> [Problem description] Copy the records word for word, starting at the beginning of the records and ending with the line that contains "Men's 10 m air pistol | Qualification / Rank: 10", including that line. Leave the pictures out of your copy.

Dataset entries
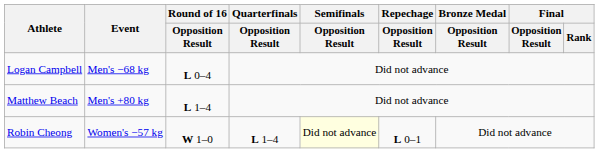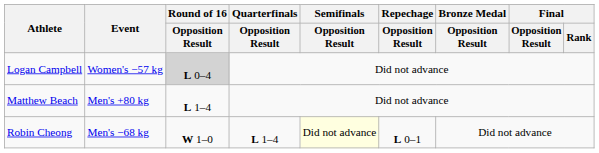Logan Campbell | Event: Men's −68 kg -> Women's −57 kg
Logan Campbell | Round of 16 / Opposition Result: no background -> lightgrey background
Robin Cheong | Event: Women's −57 kg -> Men's −68 kg
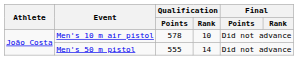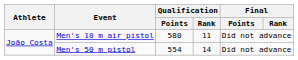Men's 10 m air pistol | Qualification / Points: 578 -> 580
Men's 10 m air pistol | Qualification / Rank: 10 -> 11
Men's 50 m pistol | Qualification / Points: 555 -> 554
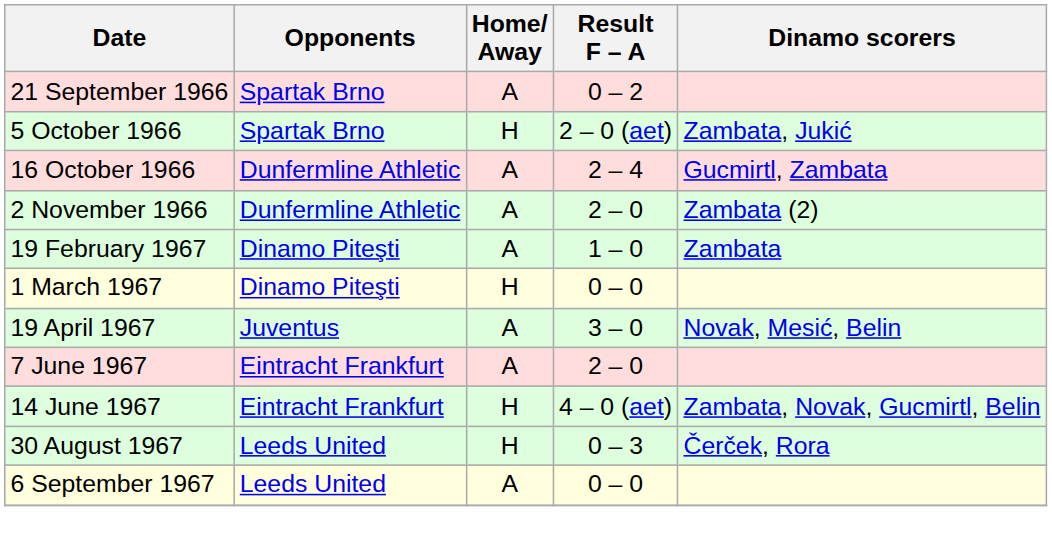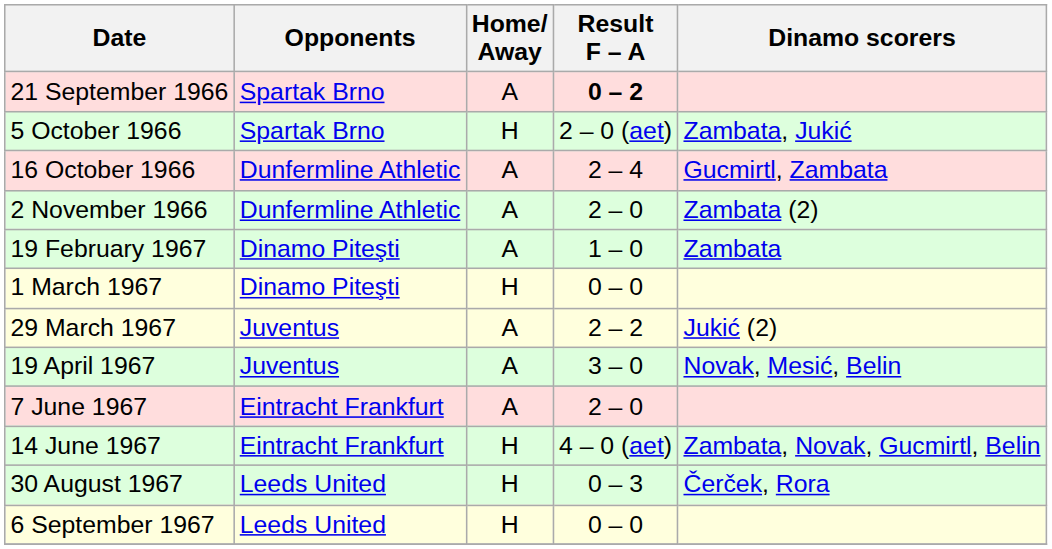21 September 1966 | Result F – A: normal -> bold
+ row: 29 March 1967 | Juventus | A | 2 – 2 | Jukić (2)
6 September 1967 | Home/ Away: A -> H
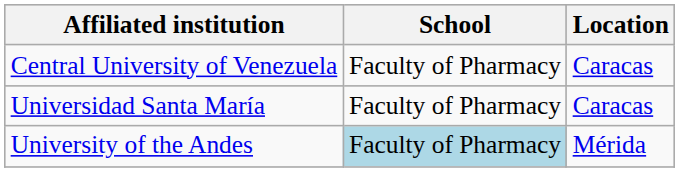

> [Solution to this exercise]
Logan Campbell | Event: Men's −68 kg -> Women's −57 kg
Logan Campbell | Round of 16 / Opposition Result: no background -> lightgrey background
Robin Cheong | Event: Women's −57 kg -> Men's −68 kg
Men's 10 m air pistol | Qualification / Points: 578 -> 580
Men's 10 m air pistol | Qualification / Rank: 10 -> 11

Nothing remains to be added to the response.